Challenges:
• a. According to the September 2005 journal entries, at what time did the equinox occur?
• b. Pick up the September 2005 journal entries after their final sentence and write what comes next.

Tommyjournal archive September 2005
From an obituary for mathematician Serge Lang:
Decades of students discovered that if they did not pay attention in class, Dr. Lang would throw chalk. "He would rant and rave in front of his students," Dr. Ribet said. "He would say, 'Our two aims are truth and clarity, and to achieve these I will shout in class.' "I might not use the throw/rant/rave approach myself, but I'm all for truth and clarity.
Equinox was today at 22:23 UTC.
According to his teachers at Julliard, 13-year-old Jay Greenberg is a musical prodigy comparable to Mozart or Mendelssohn. He says he hears symphonies in his head; he then notates them at great speed.
This kind of achievement sometimes elicits comments like "if ever there was proof needed of reincarnation this kid is it." Or the ability is sometimes attributed to divine (or infernal) inspiration. Concepts like God and reincarnation are mysterious and amorphous; they don't explain much at all. But they are popular.
Explaining Jay Greenberg's musical abilities as divine inspiration is about as helpful as explaining lightning by referring to Zeus.
Setting prodigies aside for a moment: you and I perform amazing tasks every day without understanding how we do it. You can recognize someone's face in a fraction of a second, in varied lighting conditions, and even making allowances for effects of aging if you haven't seen the person for years. The computation required to recognize a face is done "behind the scenes"--it's not a conscious process--but it's real work, and wouldn't happen without the sophisticated nervous systems we have.
But back to Jay Greenberg. He described his experience of hearing complete musical works without making reference to the supernatural: "It's as if the unconscious mind is giving orders at the speed of light." Your unconscious mind recognizes a face with amazing speed too, and presents its conclusion to your conscious mind without any clues as to how it did it. Jay Greenberg's talent is unusual; it's wild; I'd like to understand how it works (just as neuroscientists would like to understand how we can recognize faces so quickly); but I don't think it's evidence of a channel to another realm.
I'll be interested to see how Jay Greenberg's career unfolds; I'll be interested to see what kind of music he writes. So far I've only found one web page with streaming audio of one of his compositions.
I was watching the Roberts confirmation hearings this morning (until it was time to leave for a day of climbing* ).
From what I'd heard about Roberts (including what an employee where he'd worked told me) I was hoping he'd be less evasive. Naïve me, I suppose.
I was watching when Joe Biden got frustrated and described Roberts' beside-the-point answers as "filibustering". Chairman Arlen Specter told Biden to not interrupt; Biden said to Roberts "Go ahead. Go ahead and continue not to answer."

Raw records:
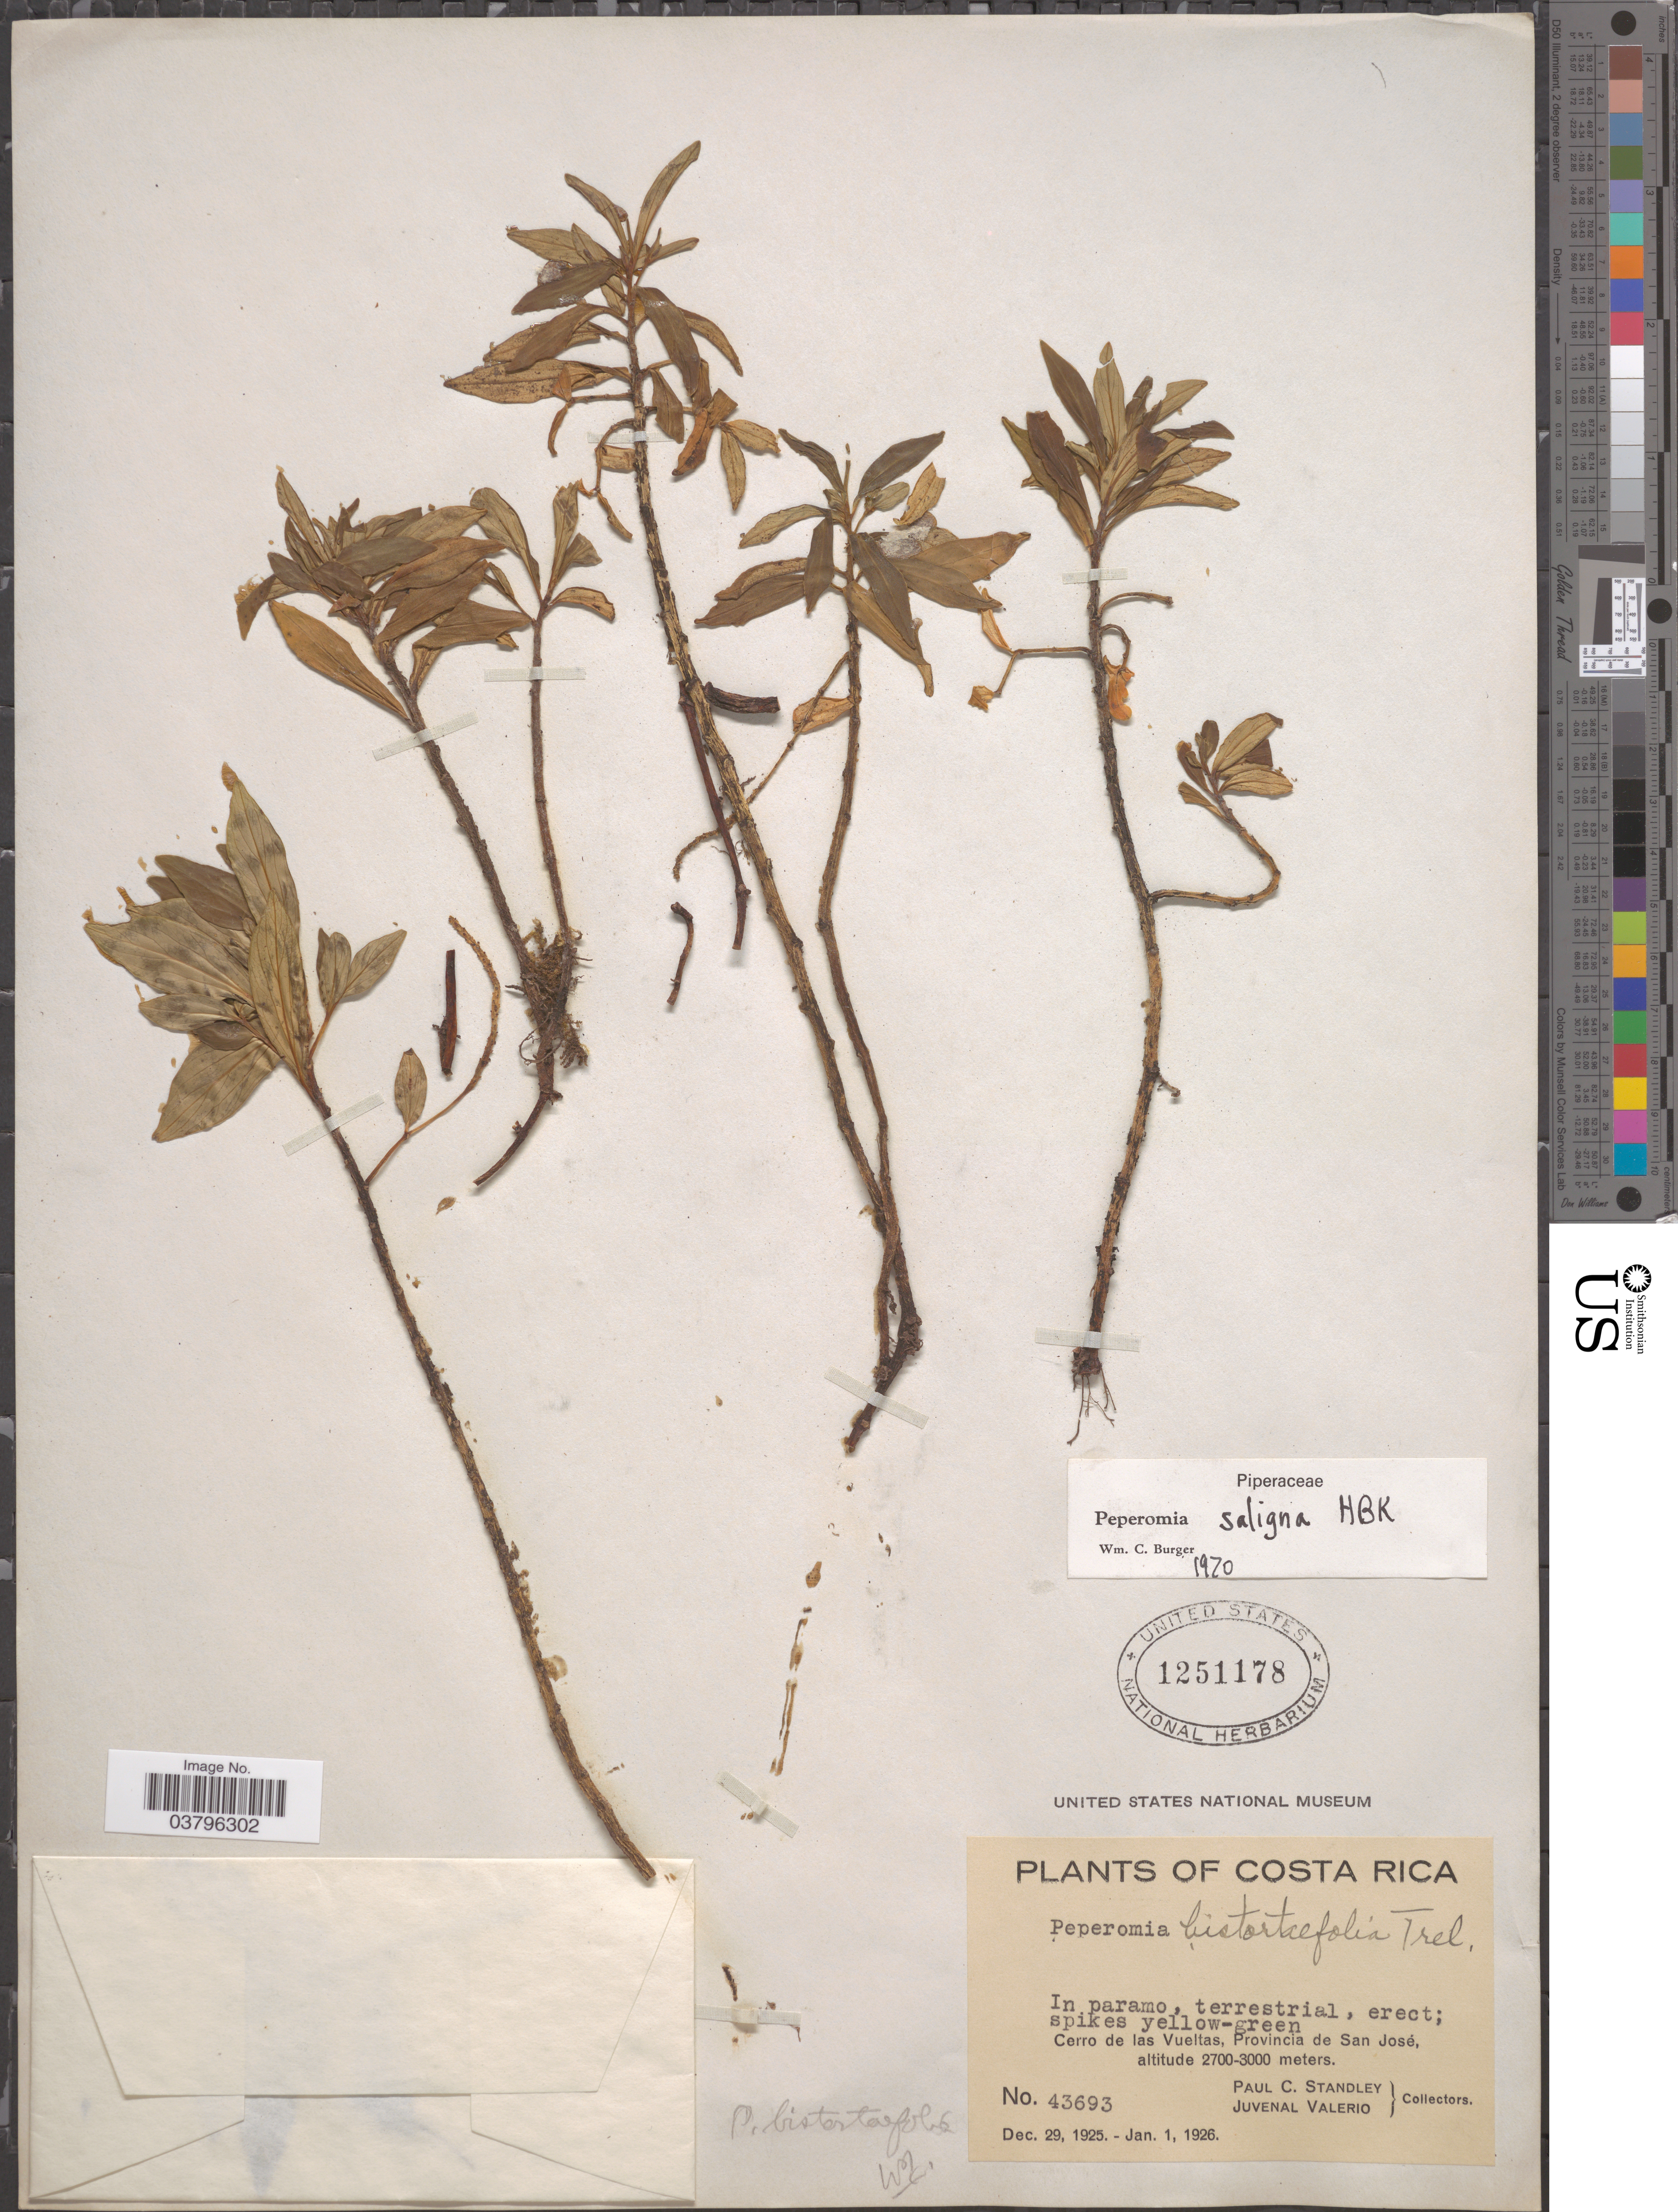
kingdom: Plantae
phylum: Tracheophyta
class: Magnoliopsida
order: Piperales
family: Piperaceae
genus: Peperomia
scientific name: Peperomia saligna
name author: Kunth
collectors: P. C. Standley & J. Valerio R.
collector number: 43693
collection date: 1925-12-29/1926-01-01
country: Costa Rica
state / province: San José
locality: Cerro de las Vueltas.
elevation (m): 2700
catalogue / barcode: US 1251178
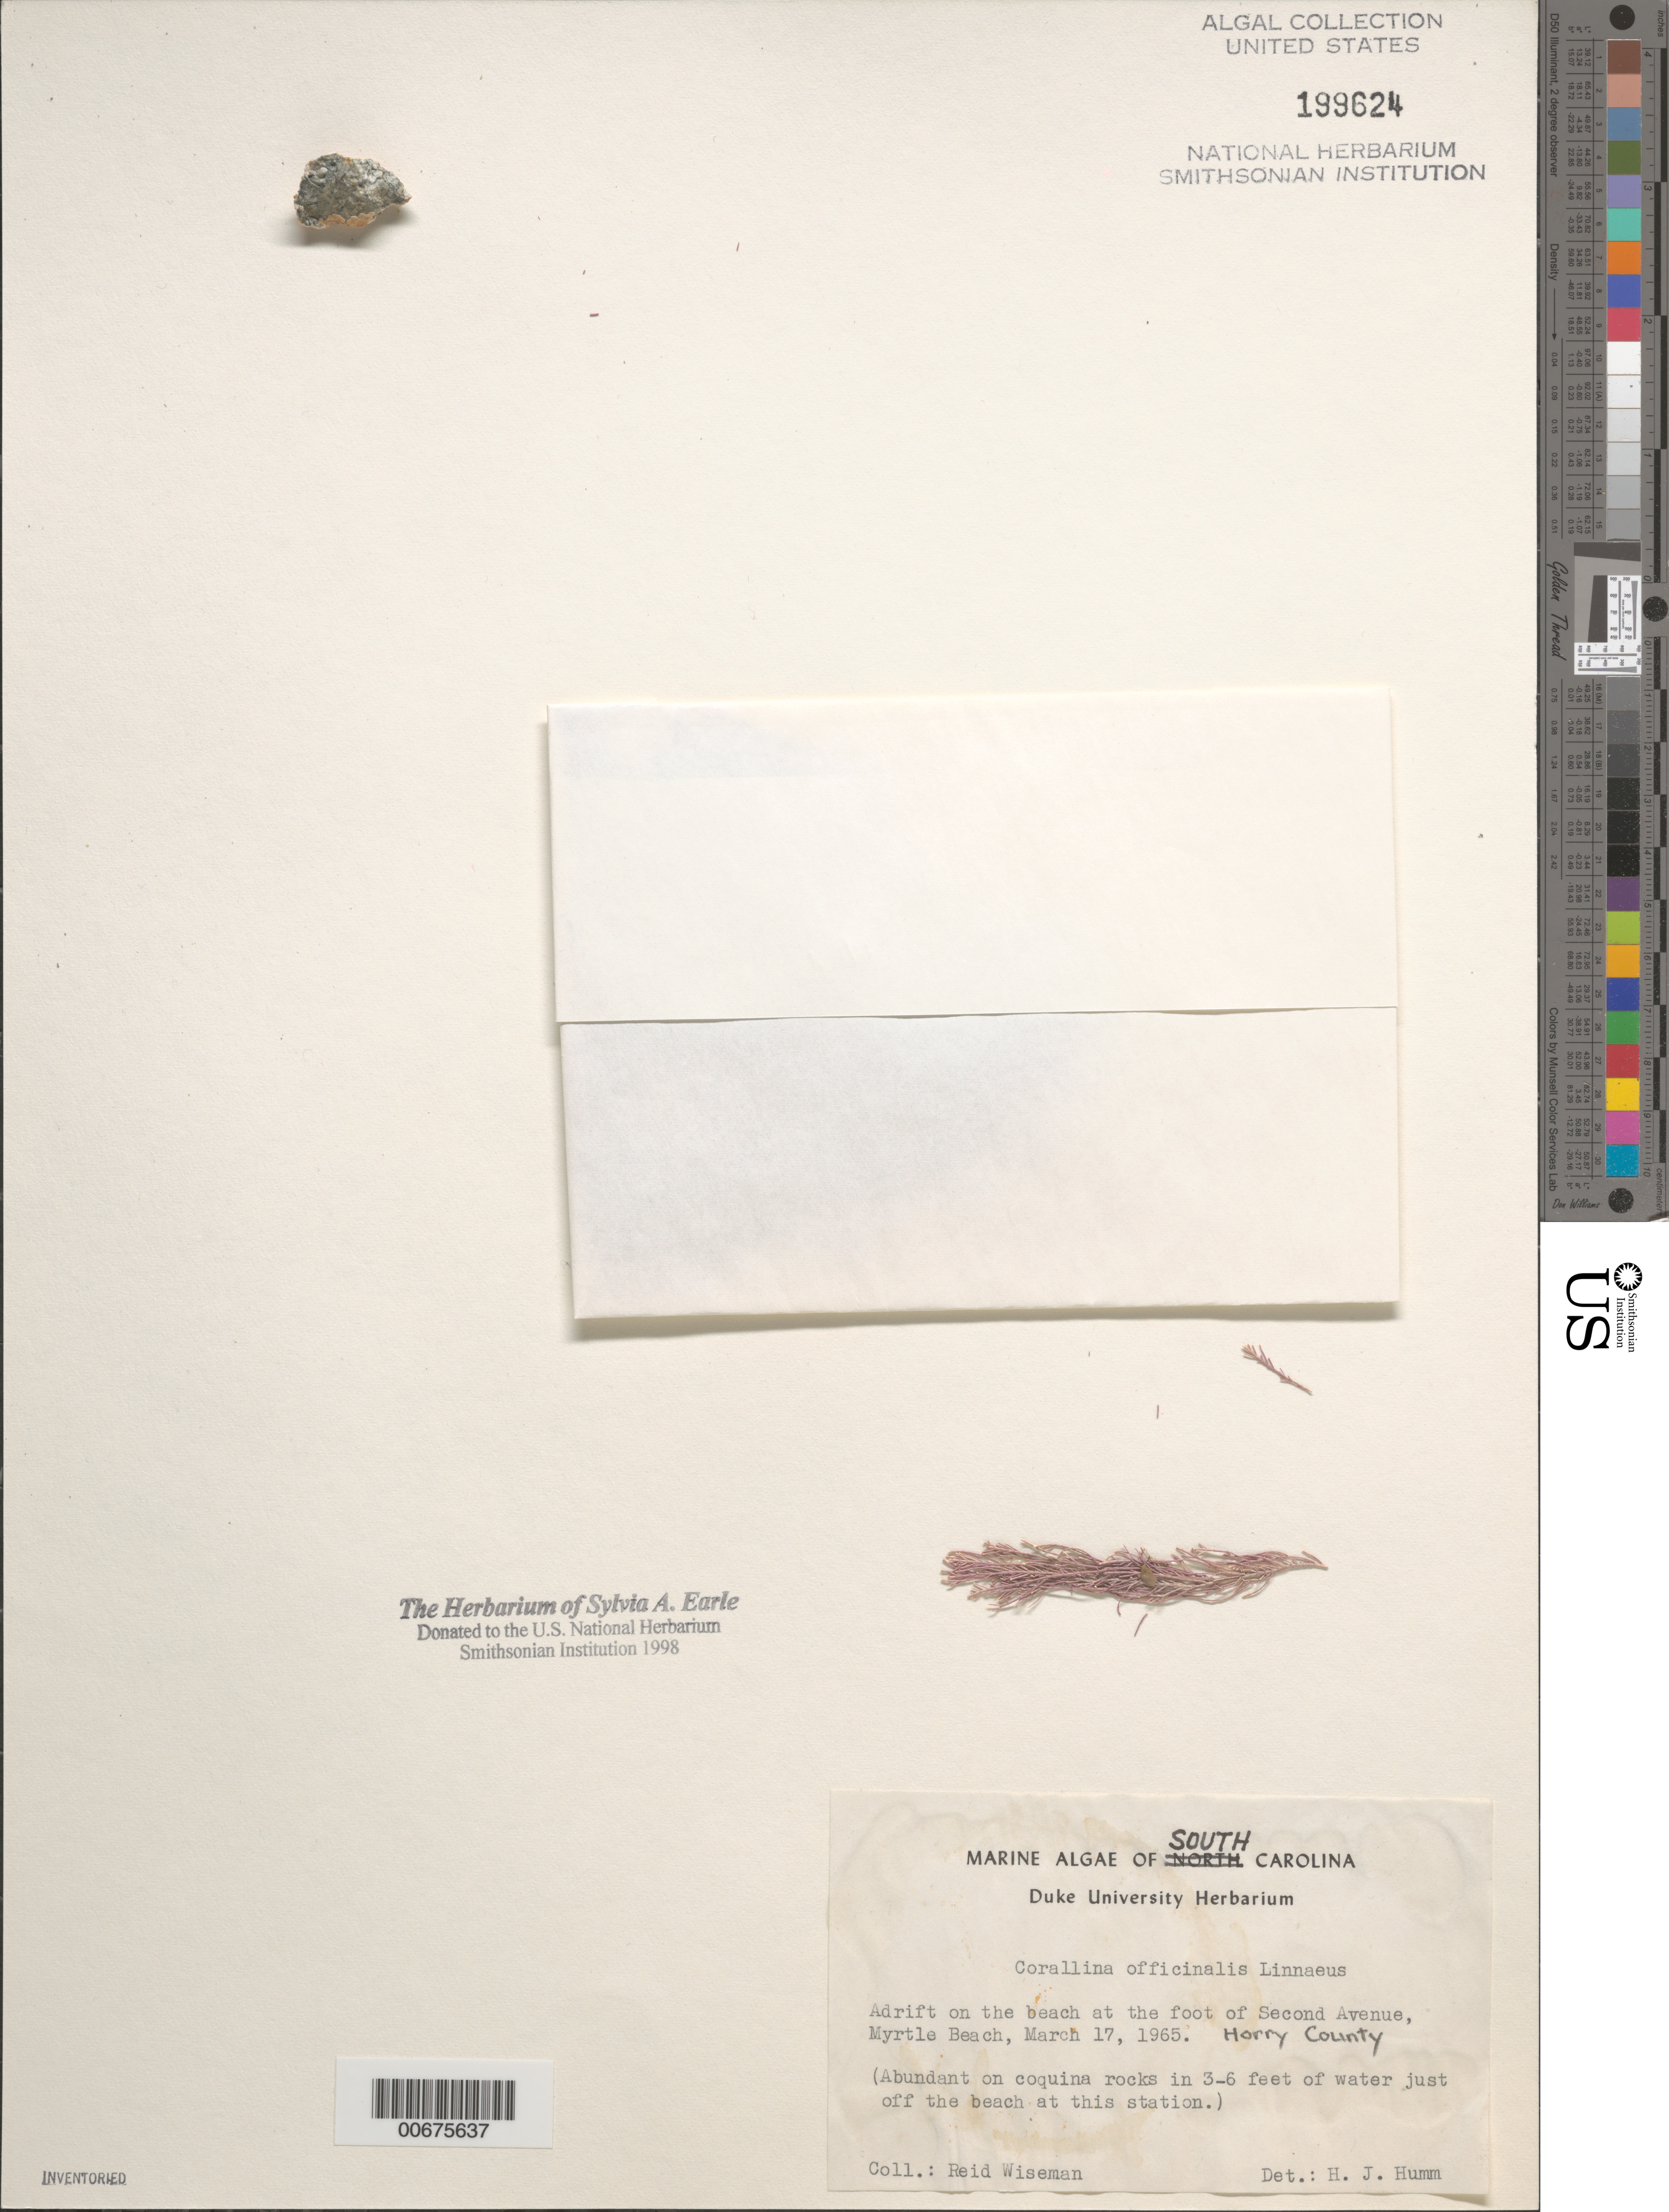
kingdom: Plantae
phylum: Rhodophyta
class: Florideophyceae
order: Corallinales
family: Corallinaceae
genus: Corallina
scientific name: Corallina officinalis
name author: L.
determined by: Humm, Harold J.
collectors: R. Wiseman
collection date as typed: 17 Mar 1965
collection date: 1965-03-17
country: United States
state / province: South Carolina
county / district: Horry County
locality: Myrtle Beach, foot of Second Avenue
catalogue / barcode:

Answer set:
• a. 22:23 UTC.

• b.
I don't think I'm going out on a limb when I say that I expect Roberts won't be another Souter, but rather will turn out to be pretty much what you'd expect a nominee from this president to be. Unfortunate in my opinion, but ob-la-di, ob-la-da. At least Roberts is widely recognized as being well-qualified (unlike the second Justice appointed by Bush père).
* climbing today was made possible by a partner willing to lead a route ("Delirious" at Whitney Portal) outfitted with manky ¼" bolts.
Two friends recently remarked about HIV status and my understanding of mortality; in particular, they felt that my experience helped me to understand what they were going through. (Neither friend has HIV, but both have reasons to be thinking about their own mortality.)
Finding out I had HIV (18 years ago) led to my reconsidering my priorities. With no effective treatment available (in the 1980s), I figured the best thing I could do to stay healthy was to make sure I was enjoying my day-to-day life. That may sound obvious (who doesn't want to enjoy life?), but it's easy to fall into habits that don't serve us well. Finding out I was HIV+ led to my taking a more deliberate approach to the course of my life. (And yes, it also affected my evaluation of short-term vs. long-term goals.)
After explaining this to one friend, he asked me whether my current approach to life made me happier than I used to be. I said it's not that simple; how do you compare two different times of your life, each with its own pros and cons?
The next day, I pulled a book* off my shelf that I hadn't looked at in a while and turned at random to section 9.1, "Wanting and Liking", which began
One thing I hate is being asked questions like these:*The Society of Mind by Marvin Minsky
By now, I reckon most Tommyjournal readers have some familiarity with Wikipedia. I've found it seductive; I'll read one article, then another, then another, ...
I'm impressed by the quality of most Wikipedia articles. I've evaluated it by reading articles on topics I'm familiar with, and generally they've been solid. It's an interesting experiment, and in a way a heart-warming one: it's refreshing to see a substantial work arise from so free a process.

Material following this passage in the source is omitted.